When night fell, several dozen attendees assembled on the lawn of Skansie Brothers Park to watch members of Chabad of Pierce County, led by Chabad’s Rabbi Mendel Kesselman, light a grand menorah in front of the gazebo.
Gig Harbor’s public menorah lighting this year coincided with the 50th anniversary of the first-ever public menorah lighting in the United States. The first-ever public menorah lighting in the United States happened in 1974 at the Liberty Bell in Philadelphia.
History of Chanukah
A menorah — also known as a hanukkiah — is the nine-branched candelabra Jews light over the course of eight nights for their winter festival, called Chanukah (also spelled “Hanukkah”). Eight of the candles are lit over the course of eight nights using the ninth one, called the shamash, or the helper candle.
Lighting the menorah commemorates the successful Jewish rebellion against the Seleucid Empire, which, led by Antiochus IV, had conquered Judea and persecuted the Jews. Imperial Greek forces slaughtered Jews, sold them into slavery, and erected shrines to their own gods in Jewish places of worship. That included the Jews’ main temple in Jerusalem, the Second Temple.
Chanukah specifically commemorates when Jewish rebel forces called the Maccabees reclaimed and rededicated the Second Temple in Jerusalem after regaining control of the city.

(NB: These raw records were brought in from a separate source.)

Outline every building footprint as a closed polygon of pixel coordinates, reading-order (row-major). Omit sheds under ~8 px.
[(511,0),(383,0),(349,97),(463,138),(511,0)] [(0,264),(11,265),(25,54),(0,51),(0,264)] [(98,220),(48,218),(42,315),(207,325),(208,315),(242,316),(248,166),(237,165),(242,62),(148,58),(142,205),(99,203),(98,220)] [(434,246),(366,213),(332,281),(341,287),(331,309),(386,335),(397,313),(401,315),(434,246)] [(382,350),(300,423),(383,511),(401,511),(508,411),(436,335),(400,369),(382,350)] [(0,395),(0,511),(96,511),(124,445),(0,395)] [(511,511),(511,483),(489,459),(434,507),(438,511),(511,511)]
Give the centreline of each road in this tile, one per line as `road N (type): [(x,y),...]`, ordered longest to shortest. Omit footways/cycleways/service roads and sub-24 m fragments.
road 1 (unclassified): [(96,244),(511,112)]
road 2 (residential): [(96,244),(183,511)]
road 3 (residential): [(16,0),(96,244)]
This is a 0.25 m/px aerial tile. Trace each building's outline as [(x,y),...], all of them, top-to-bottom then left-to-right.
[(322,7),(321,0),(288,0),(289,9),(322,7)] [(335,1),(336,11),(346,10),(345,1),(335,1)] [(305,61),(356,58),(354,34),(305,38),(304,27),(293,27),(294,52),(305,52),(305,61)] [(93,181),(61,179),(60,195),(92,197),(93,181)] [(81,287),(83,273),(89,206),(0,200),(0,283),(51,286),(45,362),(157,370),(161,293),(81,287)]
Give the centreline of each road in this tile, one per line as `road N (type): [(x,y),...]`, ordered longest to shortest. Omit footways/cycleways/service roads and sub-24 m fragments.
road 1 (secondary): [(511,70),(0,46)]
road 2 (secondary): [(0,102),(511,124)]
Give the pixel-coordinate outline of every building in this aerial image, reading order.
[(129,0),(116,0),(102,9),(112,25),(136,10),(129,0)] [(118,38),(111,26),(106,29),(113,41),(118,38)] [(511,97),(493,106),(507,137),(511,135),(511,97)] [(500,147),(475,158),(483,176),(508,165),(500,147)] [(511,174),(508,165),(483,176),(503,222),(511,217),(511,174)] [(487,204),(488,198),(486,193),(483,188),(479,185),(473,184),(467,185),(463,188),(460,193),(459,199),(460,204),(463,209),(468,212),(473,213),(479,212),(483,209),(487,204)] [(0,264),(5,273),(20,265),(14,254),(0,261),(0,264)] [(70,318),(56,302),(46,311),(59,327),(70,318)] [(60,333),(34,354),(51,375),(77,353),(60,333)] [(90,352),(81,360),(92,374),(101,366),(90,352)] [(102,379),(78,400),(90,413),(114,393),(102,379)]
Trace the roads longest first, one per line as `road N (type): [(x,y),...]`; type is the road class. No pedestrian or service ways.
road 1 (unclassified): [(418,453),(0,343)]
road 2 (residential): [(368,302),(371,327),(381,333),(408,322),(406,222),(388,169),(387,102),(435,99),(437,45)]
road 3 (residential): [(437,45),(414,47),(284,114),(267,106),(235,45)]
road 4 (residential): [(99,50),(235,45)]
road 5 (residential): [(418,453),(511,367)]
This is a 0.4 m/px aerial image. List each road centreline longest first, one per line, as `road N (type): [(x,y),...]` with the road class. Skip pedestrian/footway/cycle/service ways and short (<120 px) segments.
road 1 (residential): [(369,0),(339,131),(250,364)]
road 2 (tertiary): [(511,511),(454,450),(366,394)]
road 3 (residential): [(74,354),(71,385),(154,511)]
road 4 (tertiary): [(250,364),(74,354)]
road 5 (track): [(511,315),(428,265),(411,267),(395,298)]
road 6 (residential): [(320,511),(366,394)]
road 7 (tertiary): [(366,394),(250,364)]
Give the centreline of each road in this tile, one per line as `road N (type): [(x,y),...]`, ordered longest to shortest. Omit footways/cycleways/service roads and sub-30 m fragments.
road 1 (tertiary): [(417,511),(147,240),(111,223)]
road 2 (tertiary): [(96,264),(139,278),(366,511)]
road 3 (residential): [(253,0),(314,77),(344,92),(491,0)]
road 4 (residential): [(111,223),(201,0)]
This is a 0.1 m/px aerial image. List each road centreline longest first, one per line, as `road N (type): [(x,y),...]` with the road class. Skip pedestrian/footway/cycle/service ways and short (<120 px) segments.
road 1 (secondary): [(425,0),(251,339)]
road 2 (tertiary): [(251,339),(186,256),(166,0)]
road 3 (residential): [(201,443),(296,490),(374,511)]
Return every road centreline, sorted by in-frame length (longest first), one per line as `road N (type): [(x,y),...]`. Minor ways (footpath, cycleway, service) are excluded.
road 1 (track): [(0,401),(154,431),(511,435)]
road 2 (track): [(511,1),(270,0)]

Historically, the length of Chanukah has to do with the length of a major Jewish holiday, the autumn harvest festival of Sukkot, which had just passed. Because imperial forces had barred the Jews from celebrating any of their holidays, or openly practicing their faith, the Maccabees opted to celebrate Sukkot after the rededication of the temple. Jewish historian Josephus Flavius later gave the holiday its now well-known moniker, the “Festival of Lights,” in his account describing the Maccabean rebellion and Jerusalem’s reclamation.
Sacred oil
Later rabbinic tradition and the Chanukah story many Jewish children know ascribes the festival’s length to the amount of time the temple’s sacred lamp oil lasted.
When the Jews took back the temple from imperial forces, the story goes, they could only find enough unspoiled oil to light the temple for one night. Instead, the oil lasted eight nights. This is why it is said that Chanukah is celebrated for eight nights, and why Jews eat foods fried in oil. The most well-known of these foods is the latke, or potato pancake, followed by fried, jelly-filled doughnuts called sufganyot.
Kesselman told listeners the brief story of a Jewish saying. In the days before electric street lamps, there were gas street lamps, and street lamp lighters whose job it was to light those lamps every night.
This is what everyone is and should work to be, Kesselman said.
“We each carry in our pocket a long pole of light to kindle these lamps, wherever they may be, so that there is no place where there will be darkness. During the holiday of Chanukah, we kindle the flame each night,” Kesselman said. “We sit there and we stare at the flames as they flicker even higher. What is it about these flames that draws us in? We can sit and gaze at these flames for hours, because we are gazing at ourselves, recognizing that we too are a shining flame, doing our part every single day to kindle the flames of other people around us.”
But this is not just Jews’ job or responsibility, Kesselman said. It falls to everyone. He encouraged everyone, regardless of faith, to share joy and warmth with each other.
A new tradition
Gig Harbor Mayor Mary Barber, who had joined the celebration that night to show support, also gave a few brief remarks, before inviting everyone to enjoy what the evening had to offer.
“We are so glad to be having this public menorah lighting for the second year in a row,” Barber said. “We hope to make it a tradition every year. As we are a welcoming community, we want to wish everyone here tonight a happy Chanukah.”